The pressure on companies to reform the processes driving their environmental impact is increasing. This growing demand for more sustainable activity throughout the value chain is originating from multiple sources, including customers, employees, and investors. However, more pressingly, the regulatory landscape is changing to support these shifting societal attitudes.
As noted by Nic Bosshard and Tom Van Herzele of EY consulting in their new report, “sustainability action has become a business imperative.”

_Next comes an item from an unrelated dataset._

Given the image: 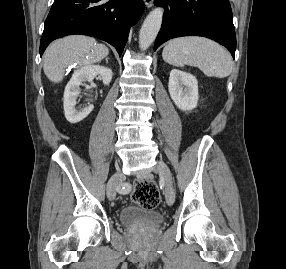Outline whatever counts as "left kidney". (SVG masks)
Wrapping results in <instances>:
<instances>
[{"mask_svg": "<svg viewBox=\"0 0 286 269\" xmlns=\"http://www.w3.org/2000/svg\"><path fill=\"white\" fill-rule=\"evenodd\" d=\"M168 89L175 105L183 111L196 108L198 102V82L195 76L173 69L170 72Z\"/></svg>", "mask_w": 286, "mask_h": 269, "instance_id": "left-kidney-1", "label": "left kidney"}]
</instances>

Ambitious targets and underwhelming impact
Bosshard and Van Herzele note that, despite the ambitious targets set by many organisations, “value chains often still fall short in delivering real impact.” They argue that high level strategy dictation becomes so watered down by the time it reaches day to day decision making that it dilutes any real impact. This “reporting-dominated, backward-looking view of sustainability performance, coupled with an inability to project future environmental and social impacts, are currently causing a mismatch between intention and action,” they write.
It’s an established fact that the vast majority of an organisation’s environmental impact is not located inside its own walls. In fact, approximately 80% of all emissions occur in organisations’ value chains. These emissions, known as Scope 3, are the hardest to track and address, given the fact they fall outside an organisation’s direct control.

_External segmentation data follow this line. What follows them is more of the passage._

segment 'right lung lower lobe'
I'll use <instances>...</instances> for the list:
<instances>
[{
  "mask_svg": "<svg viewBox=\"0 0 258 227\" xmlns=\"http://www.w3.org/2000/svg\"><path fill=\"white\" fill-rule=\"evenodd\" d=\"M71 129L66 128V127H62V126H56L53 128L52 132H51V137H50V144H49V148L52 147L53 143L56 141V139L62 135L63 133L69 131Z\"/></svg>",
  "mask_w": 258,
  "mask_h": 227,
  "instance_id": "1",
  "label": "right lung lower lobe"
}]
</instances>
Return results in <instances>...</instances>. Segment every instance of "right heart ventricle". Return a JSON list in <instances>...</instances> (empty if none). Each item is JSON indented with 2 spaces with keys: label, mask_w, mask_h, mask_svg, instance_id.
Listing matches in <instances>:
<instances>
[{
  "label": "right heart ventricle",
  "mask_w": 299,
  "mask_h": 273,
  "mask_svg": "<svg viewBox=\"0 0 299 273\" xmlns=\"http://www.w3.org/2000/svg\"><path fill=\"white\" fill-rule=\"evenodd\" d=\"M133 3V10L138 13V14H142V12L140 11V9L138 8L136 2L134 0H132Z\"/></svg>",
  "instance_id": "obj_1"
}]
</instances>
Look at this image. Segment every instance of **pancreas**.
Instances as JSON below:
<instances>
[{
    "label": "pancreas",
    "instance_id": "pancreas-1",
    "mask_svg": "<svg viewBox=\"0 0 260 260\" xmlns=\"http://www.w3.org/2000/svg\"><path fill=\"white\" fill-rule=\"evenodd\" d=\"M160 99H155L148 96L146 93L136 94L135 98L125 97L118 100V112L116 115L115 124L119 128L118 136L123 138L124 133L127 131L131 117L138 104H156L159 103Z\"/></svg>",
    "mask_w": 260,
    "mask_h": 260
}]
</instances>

However, lack of direct control does not confer a lack of responsibility. Bosshard and Van Herzele argue that “a radical new approach is needed to deliver on commitments at the speed and scale required by the urgency of environmental and social issues the world is facing.”

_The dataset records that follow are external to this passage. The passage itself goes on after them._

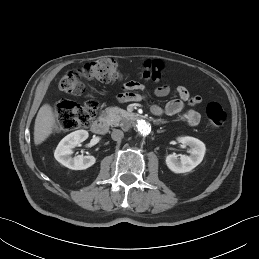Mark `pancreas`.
<instances>
[{"instance_id":"cf45deb5","label":"pancreas","mask_w":259,"mask_h":259,"mask_svg":"<svg viewBox=\"0 0 259 259\" xmlns=\"http://www.w3.org/2000/svg\"><path fill=\"white\" fill-rule=\"evenodd\" d=\"M103 116L111 126L126 128L132 114L118 107H108L103 112Z\"/></svg>"}]
</instances>
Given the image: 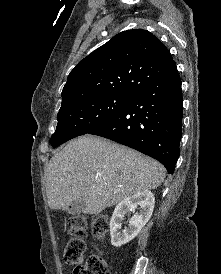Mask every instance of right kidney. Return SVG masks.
<instances>
[{"label": "right kidney", "instance_id": "right-kidney-1", "mask_svg": "<svg viewBox=\"0 0 221 274\" xmlns=\"http://www.w3.org/2000/svg\"><path fill=\"white\" fill-rule=\"evenodd\" d=\"M154 203L155 198L153 193L145 190L122 200L116 206L110 220L111 244L114 247H121L138 235L150 219L154 209ZM137 207H139V212L132 216L128 227L121 231L124 216L130 211L134 212Z\"/></svg>", "mask_w": 221, "mask_h": 274}]
</instances>
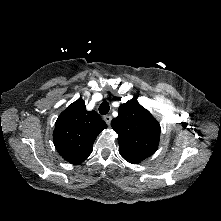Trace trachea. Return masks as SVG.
Segmentation results:
<instances>
[{"label":"trachea","mask_w":221,"mask_h":221,"mask_svg":"<svg viewBox=\"0 0 221 221\" xmlns=\"http://www.w3.org/2000/svg\"><path fill=\"white\" fill-rule=\"evenodd\" d=\"M109 110H110V106L107 101H104L100 104L99 113L101 115H106L109 112Z\"/></svg>","instance_id":"1"}]
</instances>
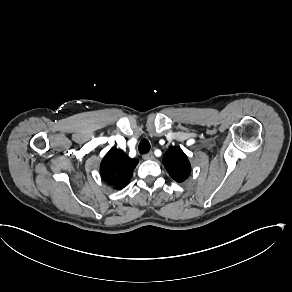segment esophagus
Returning a JSON list of instances; mask_svg holds the SVG:
<instances>
[{
  "label": "esophagus",
  "instance_id": "34e87169",
  "mask_svg": "<svg viewBox=\"0 0 292 292\" xmlns=\"http://www.w3.org/2000/svg\"><path fill=\"white\" fill-rule=\"evenodd\" d=\"M142 158H143L144 160H154V159H155V157H154V155H153L152 152H149V153L144 154V155L142 156Z\"/></svg>",
  "mask_w": 292,
  "mask_h": 292
}]
</instances>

A radical new approach to supply chain planning (one step at a time)
The new, more sustainable approach to supply chain planning advocated by Bosshard and Van Herzele focuses on visibility over all physical and information flows at every stage of the value chain.
From transparency to action, they highlight four key steps that most organisations can follow to bridge the gap between intention and action.
First, leadership needs to clarify which data they need to steer their sustainability strategy. They should then make this data usable by translating it into “planning-relevant key figures”. Next, they should combine this ESG data with the supply chain planning process to “provide visibility over future impacts and start educating planners with these new insights.”
The third step is the most crucial and difficult. This is moving from insights to action, by embedding the ESG dimension into planning decisions. Bosshard and Van Herzele note that this requires an upgrade of the planners’ job descriptions as well as an enhanced collaboration with all functions both internally and externally. Lastly, the fourth step requires procurement leaders to enrich their optimisation algorithms and AI-enabled automation solutions with ESG parameters, allowing them to scale up the process.
“This is key to getting the green line and the bottom-line to work in harmony and for the benefit of all stakeholders,” they write.